On 19/02/16 14:53, vastik.spbm@yahoo wrote:
> Dear all,
>
> I will explain my problem.
> My ISP decided to fight with torrents DHT and changed udp nat
> translation timeout to 5 seconds.
> What does it mean. It means that if udp packet won't return from
> destination within 5 seconds NAT wont create a new rule and wont allow
> any other packets goes back to source. To create nat rule the first
> packet has to return with in 5 seconds, and it doesn't matter if other
> packet will follow the first one, the rest can return much later, but
> first one has to return within 5 seconds.
>
> Right now my client cant connect to any nodes at all. This is initial
> connection, when I start my client.
> And this can be done by any of ISPs, it is not very difficult and ISP
> doesn't brake anything, because UDP exists and enabled.
> Freenet wont work this way.
>
>
> Therefore, please:
> You need to improve node behavior - it has to replay nearly
> immediately after a node receives an attempt to initiate a connection
> from a client.
> It doesn't mean that node will keep it up, node can reject this
> connection late, or just ignore any other packets from client, but not
> the first one.
>
> Sorry, English is not my native language to me, so if you need more
> details or log file from tcpdump, just ask.
> I use freenet a lot and would like to continue to use it.
>
I believe Freenet does reply more or less immediately to a connection
request. Did your node manage to connect to any seednodes? Have you
tried connecting to darknet nodes outside the problematic network?

It might be losing connections to seednodes once it's established them.
Currently on an idle connection we send keepalive packets only every
7-14 seconds (see the constant KEEPALIVE_INTERVAL in Node.java, you
could just reduce this to say 2 seconds).

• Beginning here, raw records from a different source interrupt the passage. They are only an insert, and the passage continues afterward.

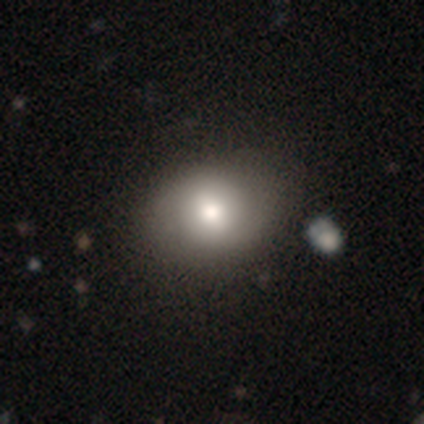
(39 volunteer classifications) Smooth or featured?
  - smooth: 64% *
  - featured or disk: 23%
  - star or artifact: 13%
How rounded?
  - in between: 60% *
  - round: 40%
  - cigar-shaped: 0%
Merging?
  - none: 47% *
  - minor disturbance: 6%
  - major disturbance: 6%
  - merger: 6%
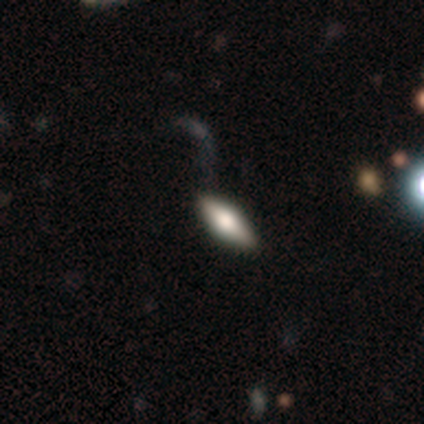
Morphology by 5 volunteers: Volunteers were most divided on "edge-on bulge": rounded: 75%, boxy: 25%, none: 0%. More confident: edge-on disk — yes (100%); smooth or featured — featured or disk (80%); merging — none (80%).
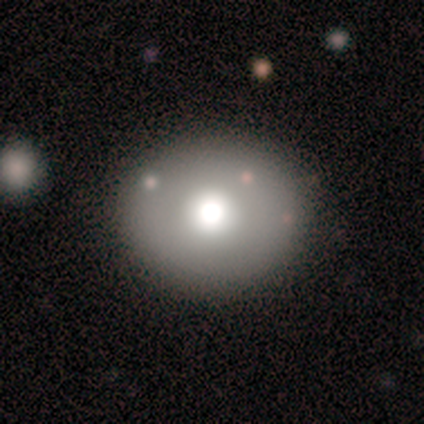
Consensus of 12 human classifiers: smooth-or-featured: smooth: 75% | featured or disk: 17% | star or artifact: 8%
  how-rounded: round: 78% | in between: 22% | cigar-shaped: 0%
  merging: none: 91% | minor disturbance: 9% | major disturbance: 0% | merger: 0%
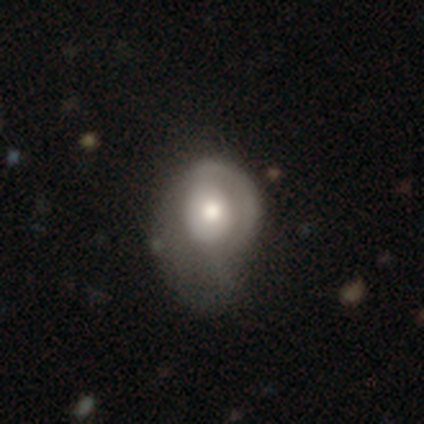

Another possibility for
darknet would be to ensure there is always traffic e.g. by sending files
using the node-to-node messaging.

However, there are two further problems:

1. Some NATs will break Freenet no matter what we do. E.g. if they use a
different port number for each connection, UDP hole punching usually
won't work, at least not if the other side is also NATed.

2. It's actually fairly straightforward to block Freenet at present. The
trivial attack is to block large UDP packets, but there are other
options. In the long run with steganographic transports this would be
harder, but still easy with traffic flow analysis (depending on how much
of a problem false positives are i.e. blocking other traffic by accident).